James Phillips on Moving from Relational to NoSQL Databases
James Phillips, co-founder of Couchbase, recently gave a presentation on the differences between a distributed document-oriented and relational data models and what the database developers need know to move from a relational to a NoSQL database. InfoQ caught up with James to talk about the data persistence patterns and the advantages and limitations of document-oriented NoSQL databases.
InfoQ: You talked about the "Big Data" and "Big User" problems in the data persistence and data management context. Can you explain how these concepts are different and when we should use one solution over the other?
James Phillips: Big Data: Need to collect and store very large amounts of information, then analyze the information to learn something. Requires high sustained throughput on writes (when collecting information) and reads (when analyzing it). Data locality model should optimize for keeping "related data" in physical proximity to ensure analysis is efficient. Usually will have a small number of simultaneous writers adding data to the database and a small number of simultaneous readers doing analysis.
Big User: Need to service random reads and writes, with a very large number of concurrent readers and writers. Data locality model should optimize for keeping "related data" spread out as much as possible, to spread reads and writes across the maximum number of servers and spindles.
InfoQ: What are the main differences in the areas of data modeling and application development when working on a NoSQL database compared to a Relational database?
James: The relational data model (and therefore the data modeling focus) concentrates on the data normalization process - breaking "records" into many tables with inter-table relationships, reducing duplication of data. This made the most sense in the days when the efficiency of every byte was crucial, since systems were so limited. Storing data in a document-oriented way more naturally matches the world around us. The downside is that in some cases data is duplicated and the query model arguably is made more complex. But "modeling" the data is far simpler, because the real world just isn't always normalized and app developers can be much more productive with less constraints.

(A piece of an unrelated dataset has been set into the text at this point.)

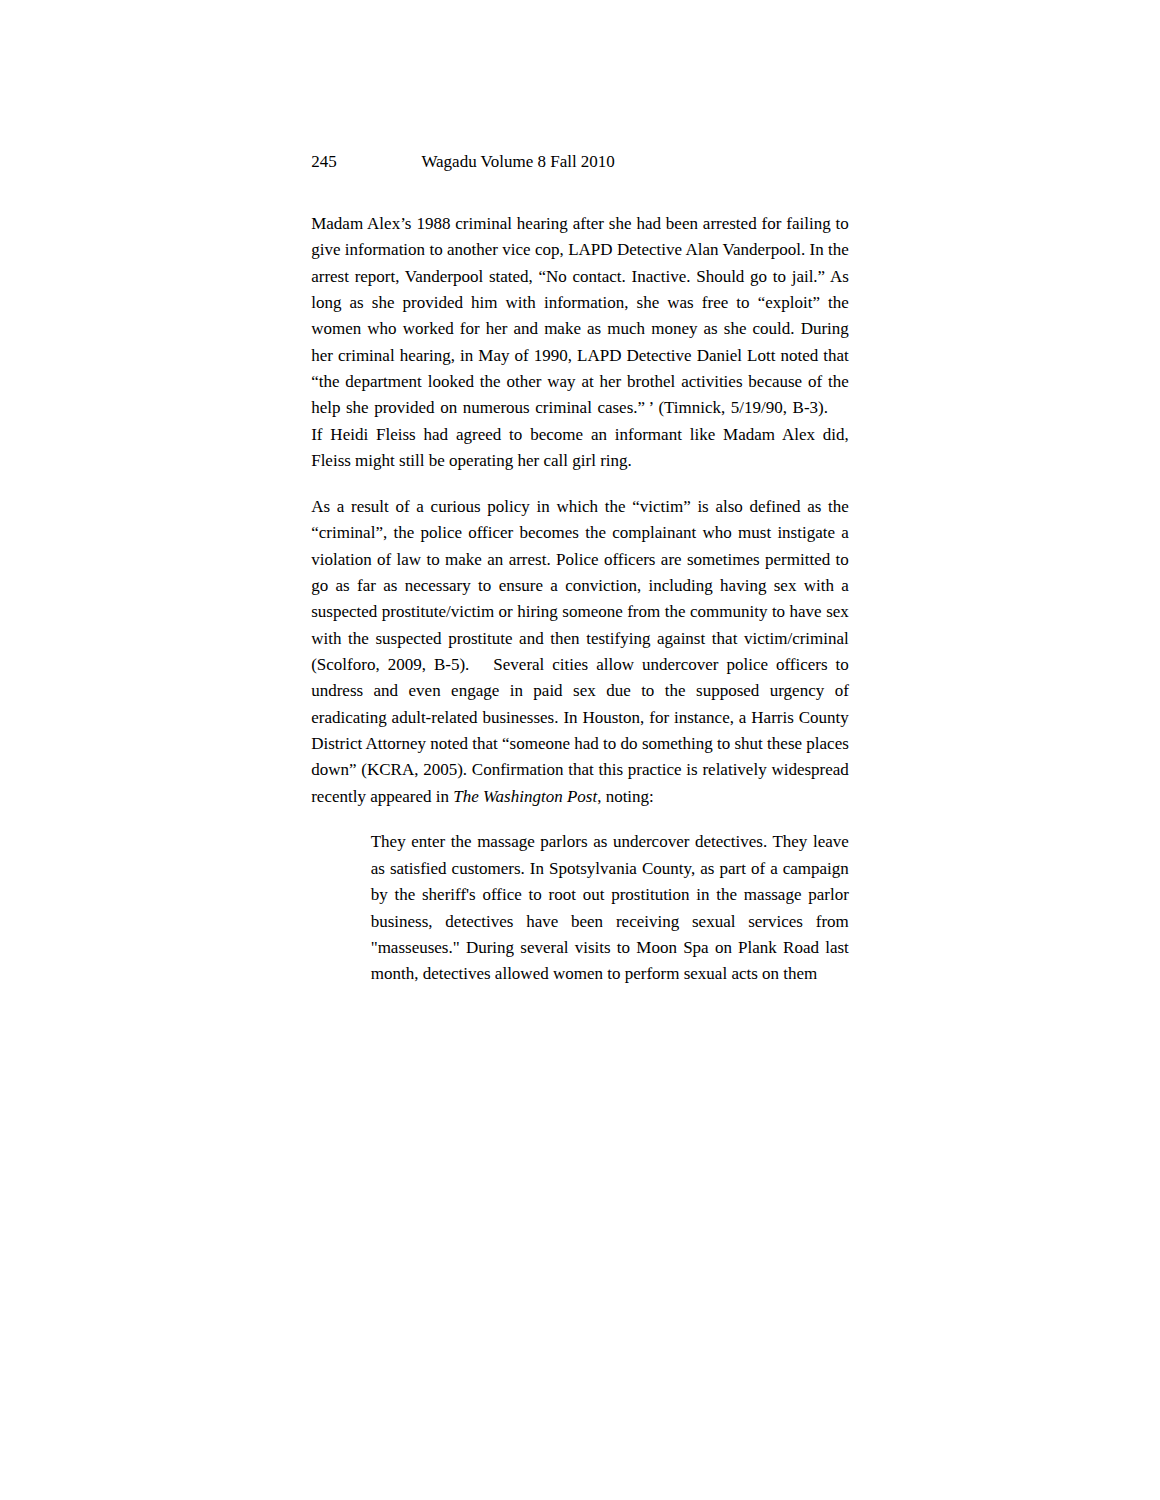245 Wagadu Volume 8 Fall 2010
Madam Alex’s 1988 criminal hearing after she had been arrested for failing to give information to another vice cop, LAPD Detective Alan Vanderpool. In the arrest report, Vanderpool stated, “No contact. Inactive. Should go to jail.” As long as she provided him with information, she was free to “exploit” the women who worked for her and make as much money as she could. During her criminal hearing, in May of 1990, LAPD Detective Daniel Lott noted that “the department looked the other way at her brothel activities because of the help she provided on numerous criminal cases.” ’ (Timnick, 5/19/90, B-3). If Heidi Fleiss had agreed to become an informant like Madam Alex did, Fleiss might still be operating her call girl ring.
As a result of a curious policy in which the “victim” is also defined as the “criminal”, the police officer becomes the complainant who must instigate a violation of law to make an arrest. Police officers are sometimes permitted to go as far as necessary to ensure a conviction, including having sex with a suspected prostitute/victim or hiring someone from the community to have sex with the suspected prostitute and then testifying against that victim/criminal (Scolforo, 2009, B-5). Several cities allow undercover police officers to undress and even engage in paid sex due to the supposed urgency of eradicating adult-related businesses. In Houston, for instance, a Harris County District Attorney noted that “someone had to do something to shut these places down” (KCRA, 2005). Confirmation that this practice is relatively widespread recently appeared in The Washington Post, noting:
They enter the massage parlors as undercover detectives. They leave as satisfied customers. In Spotsylvania County, as part of a campaign by the sheriff's office to root out prostitution in the massage parlor business, detectives have been receiving sexual services from "masseuses." During several visits to Moon Spa on Plank Road last month, detectives allowed women to perform sexual acts on them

InfoQ: You spoke about the document-oriented databases in your presentation. What are some use cases for using a document-oriented database over the relational one?
James: Document-oriented databases excel in use cases requiring data model flexibility (no schema to update when data management requirements change); low-latency random read and write performance with high sustained throughput; and where data and I/O can be easily spread across commodity servers or virtual machines to precisely match infrastructure costs to changing application performance requirements.
InfoQ: What are the data persistence and data management architecture patterns a Document oriented database supports?
James: Most NoSQL, and document-oriented, databases support a variety of persistence modes: from fully synchronous (e.g. only acknowledge a write has succeeded when it is stored on disk, or some other durable media) to a variety of asynchronous storage strategies (e.g. simply accept a write and indicate it succeeded before actually writing to disk, or indicate success only after ensuring copies of the data have been made).
InfoQ: What are some limitations of document-oriented databases? What should the application architects and developers consider when using such a database?
James: Document-oriented databases, today, do not have built in support for joins and transaction support is usually at the individual document level, possibly with the aforementioned durability flexibility. This leads to data duplication and the need, in some cases, to update the same information in multiple places when it changes. As a result, the application is frequently much more involved with interdependent changes on a document database. In the future, we could see the use of external transaction monitors to close the transaction gap. Likewise, there are approaches at the application level to implement something similar to enable join queries.